- **WHAT YOU HAVE TO DO**
Find the line in the data below that contains "Разработка сайта студия". Return that line and all the lines after it, unchanged.

Stored data entries:
--- START ---
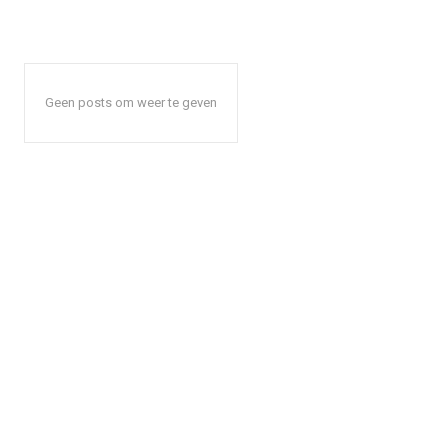
Geen posts om weer te geven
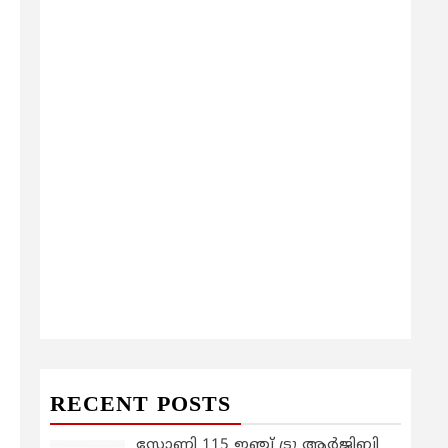
RECENT POSTS
സോണി 115 ഇഞ്ച് ട്രൂ ആർജിബി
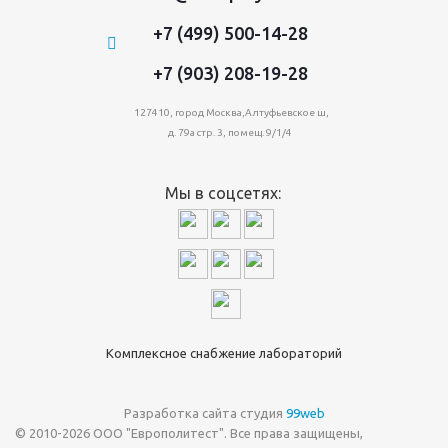
+7 (499) 500-14-28
+7 (903) 208-19-28
127410, город Москва,Алтуфьевское ш,
д. 79а стр. 3, помещ. 9/1/4
Мы в соцсетях:
Комплексное снабжение лабораторий
Разработка сайта студия
99web
© 2010-2026 ООО "Европолитест". Все права защищены,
--- END ---
- **REPLY TO THE EXERCISE**
Разработка сайта студия
99web
© 2010-2026 ООО "Европолитест". Все права защищены,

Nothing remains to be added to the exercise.